Title: Do you ask me
Creator: Walt Whitman
Date: Between 1850 and 1870
Whitman Archive ID: med.00730
Source: The transcription presented here is derived from Walt Whitman, Notebooks and Unpublished Prose Manuscripts, ed. Edward F. Grier (New York: New York University Press, 1984), 1:208. Grier based his text on Walt Whitman's Workshop, ed. Clifton J. Furness (Cambridge, MA: Harvard University Press, 1928), 45. The location of this manuscript is unknown. For a description of the editorial rationale behind our treatment of manuscripts, see our statement of editorial policy.
Editorial note: Because the manuscript has not been located it is difficult to speculate on the circumstances or date of its composition. The manuscript's language and phrasing resembles that of the early editions of Leaves of Grass, so it is possible that it was written in the 1850s or 1860s.

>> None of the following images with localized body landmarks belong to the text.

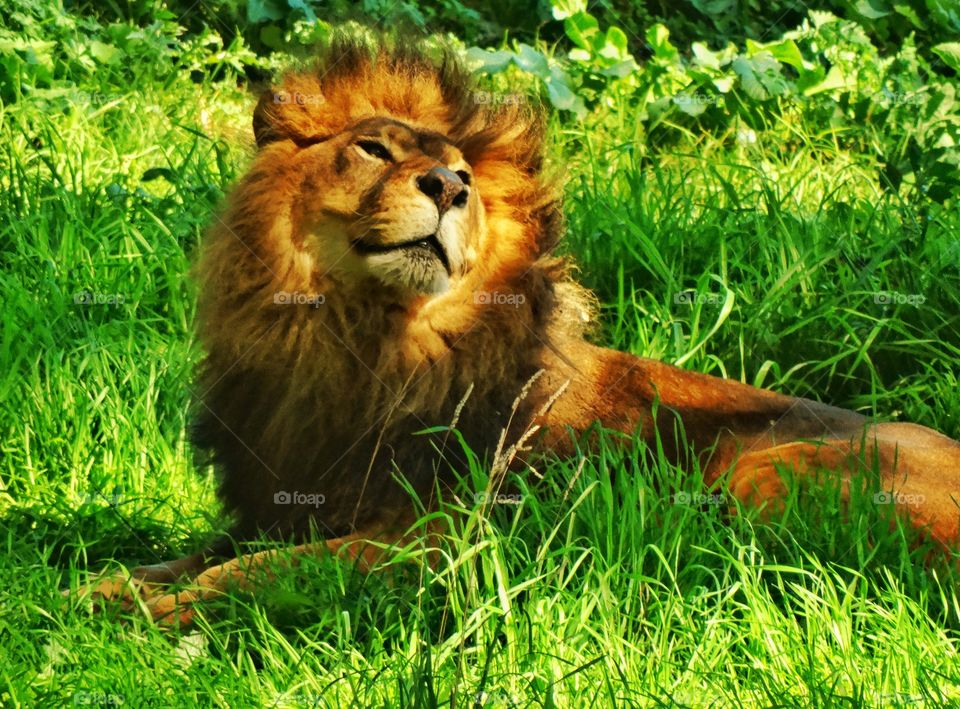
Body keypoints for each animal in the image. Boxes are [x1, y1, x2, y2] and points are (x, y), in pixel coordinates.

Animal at [84, 36, 960, 624]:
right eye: (373, 149)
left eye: (466, 176)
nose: (445, 185)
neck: (354, 340)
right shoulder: (286, 500)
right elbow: (198, 553)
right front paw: (104, 588)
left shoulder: (441, 534)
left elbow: (258, 572)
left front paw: (163, 611)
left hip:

Contributors to digital file: Janel Cayer, Jeannette Schollaert, Kevin McMullen, Nicole Gray, and Kenneth M. Price
Do you ask me what are my own particular dangers and complaints—what is taken that belongs to me—I complain not of myself—What have I to complain of for myself—Everything is mine that I want, and I know of nothing to be had at all which I could not work for and get.